◆ **Kaynak metin**
*-*-*

Diğer davalı … Ltd. Şti. Tarafından cevap dilekçesi sunulmadığı görülmüştür.
DELİLLER VE GEREKÇE :
Tüm dosya kapsamı birlikte değerlendirildiğinde, Dava; Davacının …’nin … adlı e-ticaret sitesi üzerinden 01.06.2017 tarihinde alınan … akıllı telefonun hatalı çıkması sonucu 01.06.2017 tarihinde yapılan Mesafeli Satış Sözleşmesinin iptali, ayıplı ürünün iadesi ile ürün için ödenen 3.720,00 TL satış bedelinin davalı şirketlerden müşterek ve müteselsilen tahsiline karar verilmesi talepli davadır.
Deliller; Dosya münderecatı, bilirkişi incelemesi.
Mahkememiz dosyasına sunulan bilgi, belgeler üzerinden inceleme yapılarak 25/04/2019 havale tarihli bilirkişi raporu alınmıştır.
Davacı tarafından dava dilekçesi ekinde sunulan, taraflar arasında yapılan e-posta yazışmaları incelendiğinde;
17 Mart 2018 tarihinde davalı yetkilisi tarafından davacıya gönderilmiş olan e-posta da “… numaralı siparişinizde bulunan … (… Türkiye Garantili) … ürününüze yetkili servis tarafından anakart değişikliği işlemi uygulanmış olabilir. Anakart değişikliği işlemlerinde ürüne ait IMEI numarası da değişmektedir. Yeni IMEI numarası tanımlanmakta ve eski IMEI numaranız kayıt dışı bırakılmaktadır. GSM operatörünüz IMEI bilgilerinizin değişmesi üzerine telefon numaranıza uyarı amaçlı SMS göndermektedir. 15 haneli yeni IMEI numaranızı tarafımıza bildirmeniz durumunda cihazın kayıt kontrolleri sağlanacaktır.

*-*-*

◆ **Verilen görev A**
Kaynak metni hiçbir değişiklik yapmadan baştan sona yeniden yazar mısın?
Kaynak metin ile girdiler arasında hiçbir bağ yoktur.

*-*-*

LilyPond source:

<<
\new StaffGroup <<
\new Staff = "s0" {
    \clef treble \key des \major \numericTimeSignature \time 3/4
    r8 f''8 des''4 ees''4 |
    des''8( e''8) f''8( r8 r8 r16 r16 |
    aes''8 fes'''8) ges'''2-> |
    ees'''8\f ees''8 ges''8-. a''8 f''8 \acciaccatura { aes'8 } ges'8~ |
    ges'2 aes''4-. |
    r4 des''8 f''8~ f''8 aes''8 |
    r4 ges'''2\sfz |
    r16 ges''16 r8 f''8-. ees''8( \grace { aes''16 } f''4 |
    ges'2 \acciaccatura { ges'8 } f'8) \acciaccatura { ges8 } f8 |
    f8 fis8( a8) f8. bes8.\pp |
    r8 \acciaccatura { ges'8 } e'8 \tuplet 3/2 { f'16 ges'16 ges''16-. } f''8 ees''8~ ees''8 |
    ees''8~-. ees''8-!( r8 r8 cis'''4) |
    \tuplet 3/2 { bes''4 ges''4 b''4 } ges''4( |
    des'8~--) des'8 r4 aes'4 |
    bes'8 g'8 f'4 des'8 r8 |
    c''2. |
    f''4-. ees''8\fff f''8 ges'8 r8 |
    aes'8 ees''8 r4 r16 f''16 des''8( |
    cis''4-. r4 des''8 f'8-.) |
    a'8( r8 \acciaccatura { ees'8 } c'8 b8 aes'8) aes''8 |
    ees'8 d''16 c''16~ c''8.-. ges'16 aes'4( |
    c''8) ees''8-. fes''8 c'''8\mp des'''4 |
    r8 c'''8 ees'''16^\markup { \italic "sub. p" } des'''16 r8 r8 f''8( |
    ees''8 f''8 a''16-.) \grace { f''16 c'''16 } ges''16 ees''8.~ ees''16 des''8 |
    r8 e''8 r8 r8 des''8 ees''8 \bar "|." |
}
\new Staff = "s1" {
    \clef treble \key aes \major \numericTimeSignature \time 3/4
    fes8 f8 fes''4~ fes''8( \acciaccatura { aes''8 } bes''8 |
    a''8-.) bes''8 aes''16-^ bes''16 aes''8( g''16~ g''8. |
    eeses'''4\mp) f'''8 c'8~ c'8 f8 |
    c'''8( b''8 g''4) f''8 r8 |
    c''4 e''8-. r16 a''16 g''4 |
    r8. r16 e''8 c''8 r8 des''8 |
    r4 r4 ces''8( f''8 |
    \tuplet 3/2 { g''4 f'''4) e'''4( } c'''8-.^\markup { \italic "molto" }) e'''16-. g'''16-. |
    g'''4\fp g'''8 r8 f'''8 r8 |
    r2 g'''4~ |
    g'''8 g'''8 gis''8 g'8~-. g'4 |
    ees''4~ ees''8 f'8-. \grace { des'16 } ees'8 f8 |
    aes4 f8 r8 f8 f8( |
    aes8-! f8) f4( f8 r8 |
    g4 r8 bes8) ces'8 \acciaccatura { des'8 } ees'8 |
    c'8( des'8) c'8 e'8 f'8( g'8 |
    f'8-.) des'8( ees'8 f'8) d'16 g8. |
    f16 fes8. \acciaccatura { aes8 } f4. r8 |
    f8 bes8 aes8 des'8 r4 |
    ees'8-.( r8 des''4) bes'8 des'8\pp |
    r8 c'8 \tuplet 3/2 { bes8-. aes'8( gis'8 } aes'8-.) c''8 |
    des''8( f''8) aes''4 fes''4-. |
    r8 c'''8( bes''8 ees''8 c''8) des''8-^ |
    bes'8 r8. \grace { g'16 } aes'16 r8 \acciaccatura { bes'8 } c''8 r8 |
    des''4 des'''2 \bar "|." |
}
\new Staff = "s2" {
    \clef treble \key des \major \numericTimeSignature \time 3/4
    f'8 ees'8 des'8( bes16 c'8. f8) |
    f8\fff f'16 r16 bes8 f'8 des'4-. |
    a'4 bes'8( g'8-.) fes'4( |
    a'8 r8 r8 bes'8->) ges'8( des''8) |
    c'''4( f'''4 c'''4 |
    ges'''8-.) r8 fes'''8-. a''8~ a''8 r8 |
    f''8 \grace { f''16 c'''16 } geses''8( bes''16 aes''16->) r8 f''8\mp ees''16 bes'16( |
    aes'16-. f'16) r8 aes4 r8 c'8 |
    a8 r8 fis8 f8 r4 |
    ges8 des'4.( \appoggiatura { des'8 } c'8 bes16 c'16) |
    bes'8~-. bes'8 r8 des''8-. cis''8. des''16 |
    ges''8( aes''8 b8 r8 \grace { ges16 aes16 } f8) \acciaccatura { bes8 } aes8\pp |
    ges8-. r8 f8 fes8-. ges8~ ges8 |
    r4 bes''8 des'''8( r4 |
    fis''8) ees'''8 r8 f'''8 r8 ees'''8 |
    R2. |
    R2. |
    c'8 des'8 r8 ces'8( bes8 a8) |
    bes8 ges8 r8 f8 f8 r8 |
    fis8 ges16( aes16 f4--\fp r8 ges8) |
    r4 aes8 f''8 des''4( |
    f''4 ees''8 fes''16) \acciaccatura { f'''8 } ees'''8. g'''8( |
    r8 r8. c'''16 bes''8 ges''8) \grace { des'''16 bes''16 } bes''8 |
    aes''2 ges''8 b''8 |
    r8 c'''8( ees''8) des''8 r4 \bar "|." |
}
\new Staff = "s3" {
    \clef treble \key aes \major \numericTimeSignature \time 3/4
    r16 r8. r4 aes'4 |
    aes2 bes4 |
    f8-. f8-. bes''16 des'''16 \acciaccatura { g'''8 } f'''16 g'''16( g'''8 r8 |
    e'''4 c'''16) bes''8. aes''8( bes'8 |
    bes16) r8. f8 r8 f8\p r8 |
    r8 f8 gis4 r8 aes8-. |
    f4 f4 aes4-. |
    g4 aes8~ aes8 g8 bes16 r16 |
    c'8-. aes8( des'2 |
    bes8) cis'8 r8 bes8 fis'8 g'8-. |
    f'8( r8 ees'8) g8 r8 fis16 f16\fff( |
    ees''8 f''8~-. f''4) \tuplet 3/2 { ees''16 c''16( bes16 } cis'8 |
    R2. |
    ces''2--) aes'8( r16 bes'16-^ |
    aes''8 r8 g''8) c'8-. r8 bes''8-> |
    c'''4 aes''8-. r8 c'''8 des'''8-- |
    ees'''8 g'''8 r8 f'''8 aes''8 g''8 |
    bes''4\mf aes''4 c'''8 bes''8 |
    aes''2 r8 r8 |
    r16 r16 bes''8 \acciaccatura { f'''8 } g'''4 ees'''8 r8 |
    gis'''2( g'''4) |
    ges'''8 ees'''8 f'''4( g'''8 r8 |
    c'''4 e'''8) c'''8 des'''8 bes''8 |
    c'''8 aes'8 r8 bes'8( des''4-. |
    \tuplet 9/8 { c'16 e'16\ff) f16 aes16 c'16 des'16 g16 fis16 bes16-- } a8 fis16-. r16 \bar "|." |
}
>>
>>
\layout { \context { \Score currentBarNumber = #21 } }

*-*-*

◆ **Verilen görev B**
Girdilerden "italic" dizesini içeren bütün satırları süzüp aktarır mısın?

◆ **Yazılı yanıt A**
Diğer davalı … Ltd. Şti. Tarafından cevap dilekçesi sunulmadığı görülmüştür.
DELİLLER VE GEREKÇE :
Tüm dosya kapsamı birlikte değerlendirildiğinde, Dava; Davacının …’nin … adlı e-ticaret sitesi üzerinden 01.06.2017 tarihinde alınan … akıllı telefonun hatalı çıkması sonucu 01.06.2017 tarihinde yapılan Mesafeli Satış Sözleşmesinin iptali, ayıplı ürünün iadesi ile ürün için ödenen 3.720,00 TL satış bedelinin davalı şirketlerden müşterek ve müteselsilen tahsiline karar verilmesi talepli davadır.
Deliller; Dosya münderecatı, bilirkişi incelemesi.
Mahkememiz dosyasına sunulan bilgi, belgeler üzerinden inceleme yapılarak 25/04/2019 havale tarihli bilirkişi raporu alınmıştır.
Davacı tarafından dava dilekçesi ekinde sunulan, taraflar arasında yapılan e-posta yazışmaları incelendiğinde;
17 Mart 2018 tarihinde davalı yetkilisi tarafından davacıya gönderilmiş olan e-posta da “… numaralı siparişinizde bulunan … (… Türkiye Garantili) … ürününüze yetkili servis tarafından anakart değişikliği işlemi uygulanmış olabilir. Anakart değişikliği işlemlerinde ürüne ait IMEI numarası da değişmektedir. Yeni IMEI numarası tanımlanmakta ve eski IMEI numaranız kayıt dışı bırakılmaktadır. GSM operatörünüz IMEI bilgilerinizin değişmesi üzerine telefon numaranıza uyarı amaçlı SMS göndermektedir. 15 haneli yeni IMEI numaranızı tarafımıza bildirmeniz durumunda cihazın kayıt kontrolleri sağlanacaktır.

◆ **Yazılı yanıt B**
    r8 c'''8 ees'''16^\markup { \italic "sub. p" } des'''16 r8 r8 f''8( |
    \tuplet 3/2 { g''4 f'''4) e'''4( } c'''8-.^\markup { \italic "molto" }) e'''16-. g'''16-. |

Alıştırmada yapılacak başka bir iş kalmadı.